COLD STORAGE SYSTEM DESIGN AND RELIABILITY/AVAILABILITY MODELLING by Quantum CORPORATION, [PI: SUAYB S. ARSLAN]

Power efficiency and renewable energy are at the forefront for any technology including but not limitted to digital long-term data storage. As the growth of data has seen unprecedented increase, the storage costs of giant data centers multiplied. Hence, cold storage has emerged as the new paradigm to store digital data without much energy spent. As each new technology requires novel techniques to format, protect and make it available to user, cold data storage (particularly for archival use cases) has its own peculiar requirements. Looking forward, every country must think about and strategize their data future, and storage lays at the heart of this agenda.

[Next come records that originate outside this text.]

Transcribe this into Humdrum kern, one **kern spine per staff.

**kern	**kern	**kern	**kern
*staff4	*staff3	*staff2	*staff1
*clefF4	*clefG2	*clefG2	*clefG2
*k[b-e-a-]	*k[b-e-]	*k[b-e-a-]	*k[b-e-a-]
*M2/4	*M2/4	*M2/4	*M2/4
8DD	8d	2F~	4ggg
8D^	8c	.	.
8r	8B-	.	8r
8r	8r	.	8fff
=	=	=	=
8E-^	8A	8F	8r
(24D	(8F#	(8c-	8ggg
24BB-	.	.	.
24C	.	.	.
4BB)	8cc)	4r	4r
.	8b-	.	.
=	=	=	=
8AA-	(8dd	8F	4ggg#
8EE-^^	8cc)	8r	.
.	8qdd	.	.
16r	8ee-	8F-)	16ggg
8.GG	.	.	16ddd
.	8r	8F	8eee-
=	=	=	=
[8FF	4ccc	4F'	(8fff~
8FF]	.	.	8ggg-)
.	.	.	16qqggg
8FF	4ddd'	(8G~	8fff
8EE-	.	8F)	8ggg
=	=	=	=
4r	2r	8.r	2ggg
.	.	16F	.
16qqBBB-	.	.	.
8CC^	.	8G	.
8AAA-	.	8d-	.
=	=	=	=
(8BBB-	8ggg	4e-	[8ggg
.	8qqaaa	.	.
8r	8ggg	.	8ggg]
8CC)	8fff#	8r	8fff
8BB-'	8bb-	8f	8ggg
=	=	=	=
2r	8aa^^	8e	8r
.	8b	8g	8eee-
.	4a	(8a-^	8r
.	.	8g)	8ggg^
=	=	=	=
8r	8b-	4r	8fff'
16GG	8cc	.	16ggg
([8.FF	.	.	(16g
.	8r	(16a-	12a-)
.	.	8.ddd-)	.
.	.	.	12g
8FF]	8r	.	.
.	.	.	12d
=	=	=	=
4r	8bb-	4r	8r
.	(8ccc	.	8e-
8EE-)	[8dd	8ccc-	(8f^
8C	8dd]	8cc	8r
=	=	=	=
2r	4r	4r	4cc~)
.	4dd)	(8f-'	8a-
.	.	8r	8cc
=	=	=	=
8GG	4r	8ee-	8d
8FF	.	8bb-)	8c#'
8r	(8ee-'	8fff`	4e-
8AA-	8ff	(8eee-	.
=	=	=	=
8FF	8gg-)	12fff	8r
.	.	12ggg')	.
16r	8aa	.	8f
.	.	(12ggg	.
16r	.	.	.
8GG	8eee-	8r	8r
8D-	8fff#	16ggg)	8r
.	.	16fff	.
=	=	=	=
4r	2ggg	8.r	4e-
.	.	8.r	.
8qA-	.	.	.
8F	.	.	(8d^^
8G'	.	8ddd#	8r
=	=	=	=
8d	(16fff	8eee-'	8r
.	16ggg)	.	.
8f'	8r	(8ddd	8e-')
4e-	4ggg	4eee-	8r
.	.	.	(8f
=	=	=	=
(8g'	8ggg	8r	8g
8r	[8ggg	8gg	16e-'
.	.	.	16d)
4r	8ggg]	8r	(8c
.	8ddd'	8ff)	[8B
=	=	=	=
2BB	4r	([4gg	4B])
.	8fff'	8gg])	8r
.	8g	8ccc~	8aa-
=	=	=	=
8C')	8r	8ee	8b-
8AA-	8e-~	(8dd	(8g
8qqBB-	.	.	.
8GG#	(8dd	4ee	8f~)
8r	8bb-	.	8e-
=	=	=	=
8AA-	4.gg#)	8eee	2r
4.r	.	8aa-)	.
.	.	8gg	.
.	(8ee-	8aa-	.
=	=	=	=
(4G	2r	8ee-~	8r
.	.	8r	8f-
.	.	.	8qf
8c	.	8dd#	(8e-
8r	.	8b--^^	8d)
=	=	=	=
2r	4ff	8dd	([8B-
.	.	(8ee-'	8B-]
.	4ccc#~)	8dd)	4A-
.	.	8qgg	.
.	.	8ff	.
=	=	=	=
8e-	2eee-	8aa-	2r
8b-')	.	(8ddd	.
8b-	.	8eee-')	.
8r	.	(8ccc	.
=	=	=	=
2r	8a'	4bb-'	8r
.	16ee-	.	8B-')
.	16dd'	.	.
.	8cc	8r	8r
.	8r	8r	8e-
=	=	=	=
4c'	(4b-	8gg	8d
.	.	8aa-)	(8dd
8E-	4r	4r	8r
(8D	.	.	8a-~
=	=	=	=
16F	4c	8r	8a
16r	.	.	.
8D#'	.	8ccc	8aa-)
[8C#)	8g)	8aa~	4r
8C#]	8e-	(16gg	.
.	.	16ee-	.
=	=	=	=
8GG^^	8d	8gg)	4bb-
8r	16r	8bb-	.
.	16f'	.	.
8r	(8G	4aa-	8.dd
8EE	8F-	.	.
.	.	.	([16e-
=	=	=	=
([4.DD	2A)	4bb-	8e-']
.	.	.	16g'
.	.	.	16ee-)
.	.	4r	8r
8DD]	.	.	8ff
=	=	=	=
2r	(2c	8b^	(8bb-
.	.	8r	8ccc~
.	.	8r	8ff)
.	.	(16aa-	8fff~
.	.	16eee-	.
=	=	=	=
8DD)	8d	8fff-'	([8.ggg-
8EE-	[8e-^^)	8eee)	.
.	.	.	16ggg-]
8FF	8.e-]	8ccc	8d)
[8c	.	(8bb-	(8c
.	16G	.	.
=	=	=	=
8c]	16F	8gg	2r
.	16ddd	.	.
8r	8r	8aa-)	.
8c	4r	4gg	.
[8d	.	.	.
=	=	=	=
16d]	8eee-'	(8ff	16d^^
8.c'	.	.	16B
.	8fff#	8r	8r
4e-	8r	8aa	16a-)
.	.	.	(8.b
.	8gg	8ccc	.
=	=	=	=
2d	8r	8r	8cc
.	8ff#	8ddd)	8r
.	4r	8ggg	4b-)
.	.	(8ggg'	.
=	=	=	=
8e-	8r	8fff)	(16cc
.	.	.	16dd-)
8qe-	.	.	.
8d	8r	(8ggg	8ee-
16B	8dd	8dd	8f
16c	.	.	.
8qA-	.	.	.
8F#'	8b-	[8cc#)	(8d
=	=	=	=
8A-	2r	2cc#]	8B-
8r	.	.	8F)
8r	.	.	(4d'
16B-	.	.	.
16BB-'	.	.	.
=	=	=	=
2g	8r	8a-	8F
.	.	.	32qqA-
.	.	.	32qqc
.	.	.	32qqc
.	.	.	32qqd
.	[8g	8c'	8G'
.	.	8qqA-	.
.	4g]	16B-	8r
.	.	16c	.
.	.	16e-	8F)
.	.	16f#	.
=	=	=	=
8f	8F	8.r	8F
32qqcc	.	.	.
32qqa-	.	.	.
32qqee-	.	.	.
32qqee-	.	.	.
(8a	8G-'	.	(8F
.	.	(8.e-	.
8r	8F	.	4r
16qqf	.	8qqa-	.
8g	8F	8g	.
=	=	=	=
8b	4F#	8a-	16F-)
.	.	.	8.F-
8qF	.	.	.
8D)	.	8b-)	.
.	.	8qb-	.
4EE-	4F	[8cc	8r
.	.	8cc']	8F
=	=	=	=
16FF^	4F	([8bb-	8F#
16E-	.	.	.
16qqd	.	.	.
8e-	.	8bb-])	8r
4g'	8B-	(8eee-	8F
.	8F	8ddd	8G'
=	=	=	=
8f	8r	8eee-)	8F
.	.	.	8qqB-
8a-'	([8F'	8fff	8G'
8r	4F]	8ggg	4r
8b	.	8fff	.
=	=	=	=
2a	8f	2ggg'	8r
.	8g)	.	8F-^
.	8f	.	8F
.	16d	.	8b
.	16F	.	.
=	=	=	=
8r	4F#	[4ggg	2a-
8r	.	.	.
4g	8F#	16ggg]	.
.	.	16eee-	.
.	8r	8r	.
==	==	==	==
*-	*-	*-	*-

In this project, we lay foundations for each and every aspect of digital cold data storage based on Tape and DNA systems. We propose coding strategies, algorithms, detectors, reliability and availability models, accessibility strategies, etc. to be able to embrace green data storage opportunities for power-hungry future. This project also considers advance discrete time simulations for numerically modelling Tape/optical disk/DNA libraries as well as theoretical Markov modelling to estimate availability in scale-out settings. This project has been supported by Quantum Corporation, Irvine, CA between 2016-2022.